March 1, 2023 – Karma Ben Yohanan, who examines the history of inter-religious and intra-religious tensions in the modern world, will receive approximately 300 thousand dollars after winning the Dan David Prize • “The winners change the understanding of the past” •
This is a huge honour for the Israeli researcher from the Hebrew University: Karma Ben Johanan is one of the nine winners of the Dan David Prize, the equivalent of the Nobel Prize among historians. Each of the winners will receive approximately 300,000 dollars for “groundbreaking research in the study of the human past and as support for their future work.”
An additional 300,000 dollars will be allocated to the development of an international program for history subjects at Tel Aviv University. The prizes will be awarded to the winners at a ceremony to be held at Tel Aviv University on May 17 this year.
“Our winners represent a new generation of historians,” said Ariel David, board member of the Prize and son of the founder. “They are changing our understanding of the past by asking new questions, targeting under-researched topics and using innovative methods. Many of the winners we are recognizing today are still in the early stages of their careers, but they have already challenged how we think about history. Understanding the past, in all its complexity, is critical to illuminating the present and confronting the challenges of the future.”
The Dan David Prize, awarded since 2001, is the largest history prize in the world. Dan David, the founder of the award, experienced persecution in Romania under the Nazi occupation and under the communist regime. He became a talented photographer and later an entrepreneur and philanthropist. He was fascinated by the idea of automatic instant photography and founded a company that brought the automatic photo booth to Israel and other countries around the world. David showed great interest in history and archaeology, believing that understanding the past is critical to our own today.
KARMA BEN JOHANAN
Senior lecturer, Hebrew University of Jerusalem
Dr. Karma Ben Johanan is a historian of modern theology and religion, focused on inter-religious and intra-religious tensions and dialogue especially between Christians and Jews after the Holocaust. She is a senior lecturer at the Hebrew University of Jerusalem.
Ben Johanan is a historian of the late 20th and early 21st centuries, focusing on the history of theology and religious ideas. She is especially interested in relationships within and between religious groups, examining inter-religious and secular-religious relations as well as polemics and dialogue, particularly between Jews and Christians.

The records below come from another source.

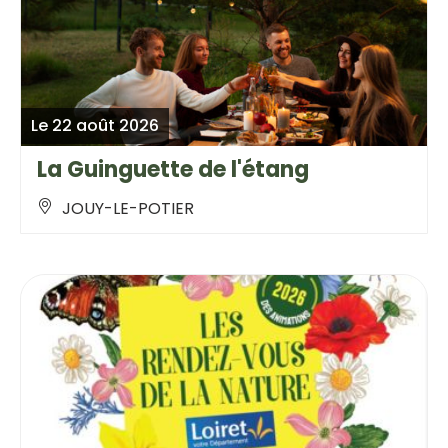
Le 22 août 2026
La Guinguette de l'étang
JOUY-LE-POTIER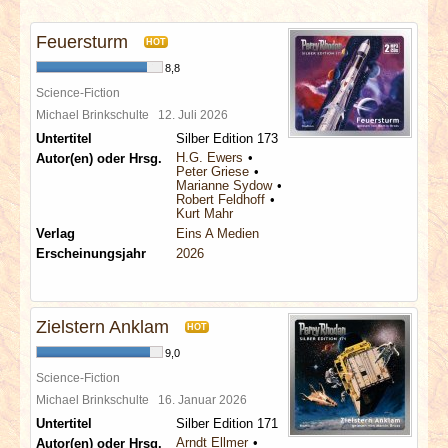
INTERVIEWS
Feuersturm
HOT
SPECIALS
8,8
Science-Fiction
REDAKTION
Michael Brinkschulte
12. Juli 2026
Untertitel
Silber Edition 173
H.G. Ewers
Autor(en) oder Hrsg.
LINKS
Peter Griese
Marianne Sydow
Robert Feldhoff
Kurt Mahr
ARCHIV
Verlag
Eins A Medien
Erscheinungsjahr
2026
Zielstern Anklam
HOT
9,0
Science-Fiction
Michael Brinkschulte
16. Januar 2026
Untertitel
Silber Edition 171
Arndt Ellmer
Autor(en) oder Hrsg.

Her work looks at the paths of old traditions and the ways these traditions adapt to contemporary conditions, even when these conditions are radically different from the conditions in which these traditions arose. Ben Johanan weaves together historical narratives that not only aren’t normally viewed together, but are even seen as contradictory at times.

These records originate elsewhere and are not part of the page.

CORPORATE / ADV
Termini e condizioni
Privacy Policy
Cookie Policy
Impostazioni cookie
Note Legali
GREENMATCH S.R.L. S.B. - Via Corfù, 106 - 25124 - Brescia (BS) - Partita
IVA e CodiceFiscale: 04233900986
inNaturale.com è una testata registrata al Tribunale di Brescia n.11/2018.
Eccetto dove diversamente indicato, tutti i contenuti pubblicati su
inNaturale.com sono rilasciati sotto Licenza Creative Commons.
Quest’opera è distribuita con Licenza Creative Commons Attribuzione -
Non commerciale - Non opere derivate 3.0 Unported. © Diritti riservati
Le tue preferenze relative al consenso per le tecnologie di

Ben Johanan’s work brings to light structural difficulties in interfaith dialogue and problematizes the idea of reconciliation. In particular, it challenges the common assumption that Jewish-Christian tensions ended after the Holocaust, and traces new polemical routes in the present.

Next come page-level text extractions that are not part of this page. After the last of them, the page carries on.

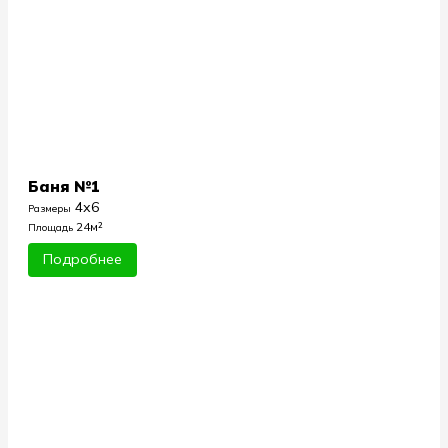
Баня №1
4х6
Размеры
24м²
Площадь
Подробнее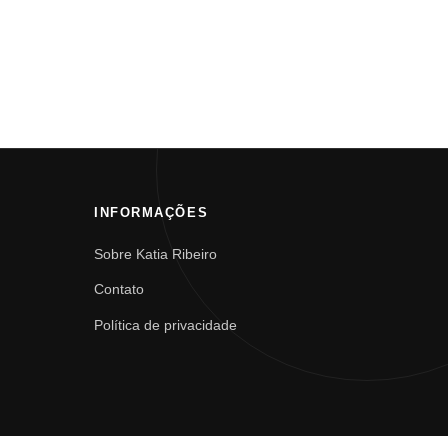
INFORMAÇÕES
Sobre Katia Ribeiro
Contato
Política de privacidade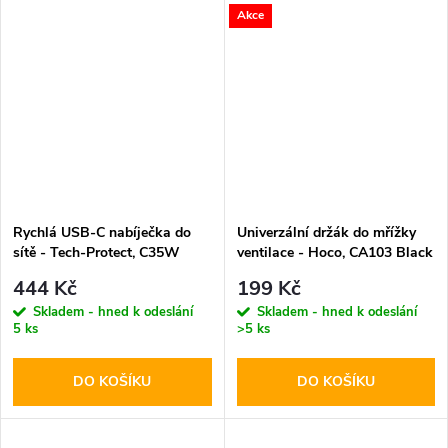
Akce
Rychlá USB-C nabíječka do
Univerzální držák do mřížky
sítě - Tech-Protect, C35W
ventilace - Hoco, CA103 Black
PD35W White
444 Kč
199 Kč
Skladem - hned k odeslání
Skladem - hned k odeslání
5 ks
>5 ks
DO KOŠÍKU
DO KOŠÍKU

In the past, Ben Johanan was engaged in research and held teaching positions at the Pontifical Gregorian University in Rome, the Fondazione per le Scienze Religiose Giovanni XXIII in Bologna, and the Forschungskolleg Humanwissenschaften in Bad Homburg. In 2019, Ben Johanan was appointed first chair of Jewish–Christian relations in the Faculty of Theology at the Humboldt-Universität zu Berlin, where she served until the summer of 2022. She is currently an associate editor for the journal Political Theology.
Ben Johanan’s book, A Pottage of Lentils: Mutual Perceptions of Christians and Jews in the Age of Reconciliation (Tel Aviv University Press, 2020), won the Shazar Prize for Research in Jewish History in 2021. The updated and revised English version, Jacob’s Younger Brother (Harvard University Press, 2022) was named a finalist of the National Jewish Book Award in 2023.
Ben Johanan also received the Azrieli fellowship for New Faculty Members in 2022.
Ben Johanan completed her PhD at Tel Aviv University, she was a Fulbright postdoctoral scholar at the University of California, Berkeley and a postdoctoral fellow at the Polonsky Academy for Advanced Studies in the Humanities and Social Sciences at the Van Leer Jerusalem Institute.